The FBI and a federal grand jury are investigating APCOA Inc., the airport's former parking contractor, for irregularities in bidding and contracts that some allege to have benefited McNamara's brother-in-law. The janitorial contractor, One Source, a campaign donor to McNamara and not the lowest bidder for its contract (which expired Nov. 30), appears to have overcharged Wayne County by about $1 million according to a county audit. Metro Cars, a luxury sedan company whose executives are major backers of McNamara, had its exclusive deal with the airport renewed in December, a single-bid contract expected to gross about $12 million per year. In a scramble to meet the deadline for opening the airport's new midfield terminal Feb. 24, no-bid contracts were granted to well-connected food-service companies to operate food-carts to replace restaurants that weren't able to open on time. One contractor who won a lucrative contract to operate 15 restaurants previously withdrew because of rising costs and "chaos" at the new terminal. Another contract, for CNN television services in the new terminal, was bid not by the county's purchasing office, but by Northwest Airlines.
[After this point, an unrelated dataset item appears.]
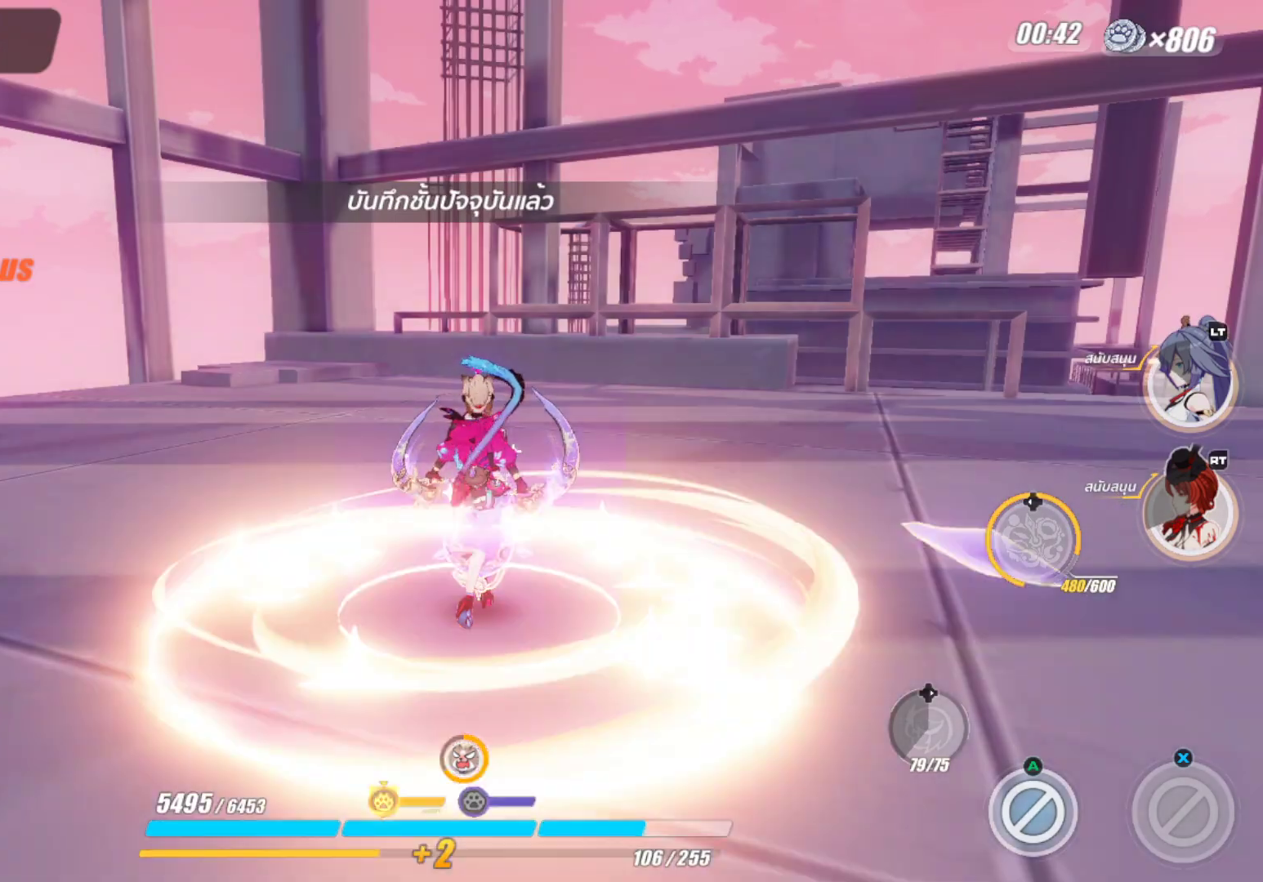
{"buttons": [], "left_stick": "center", "right_stick": "down", "events": [[483, "right_stick", "down"]]}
So many reports resulted in a chorus of calls for an investigation-calls refused by state Attorney General Jennifer Granholm, who served under McNamara as Wayne County Corporation Counsel from 1994-98, and is viewed as a McNamara ally. Instead, Granholm has stood by McNamara and asked state police to determine whether an investigation is warranted. Then U.S. Rep. David Bonior called for an independent investigation of airport contracting practices, and for Granholm to remove herself from the investigation because she was corporation counsel for Wayne County when the questionable parking lot deals were made.
The latest is that McNamara and Gov. John Engler met in private for an hour and half in mid-February and when they came out, announced that the administration of Detroit Metro Airport would be taken away from Wayne County and handed over to a seven-member, independent authority to run both Metro and Willow Run airports. Wayne County Auditor General Brendan Dunleavy has warned lawmakers in Senate hearings that under the Engler/McNamara plan, the financial auditor would be accountable to the people he's supposed to be watching. In case of the kinds of financial funny business we've been seeing, in other words, the auditor wouldn't be very likely to call in the cops.